WHAT THIS TASK INVOLVES >> Make an exact copy of the entries below, with all images left out.

[Stored data]
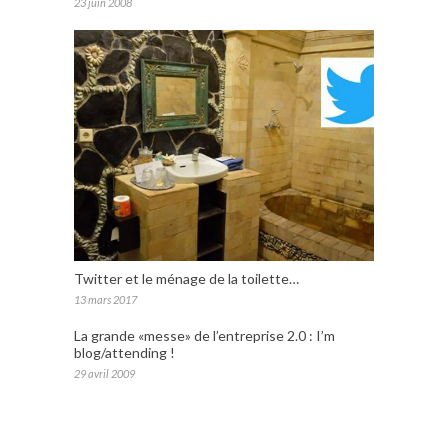
23 juin 2008
Twitter et le ménage de la toilette…
13 mars 2017
La grande «messe» de l’entreprise 2.0 : I’m
blog/attending !
29 avril 2009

COMPLETED EXERCISE >>
23 juin 2008
Twitter et le ménage de la toilette…
13 mars 2017
La grande «messe» de l’entreprise 2.0 : I’m
blog/attending !
29 avril 2009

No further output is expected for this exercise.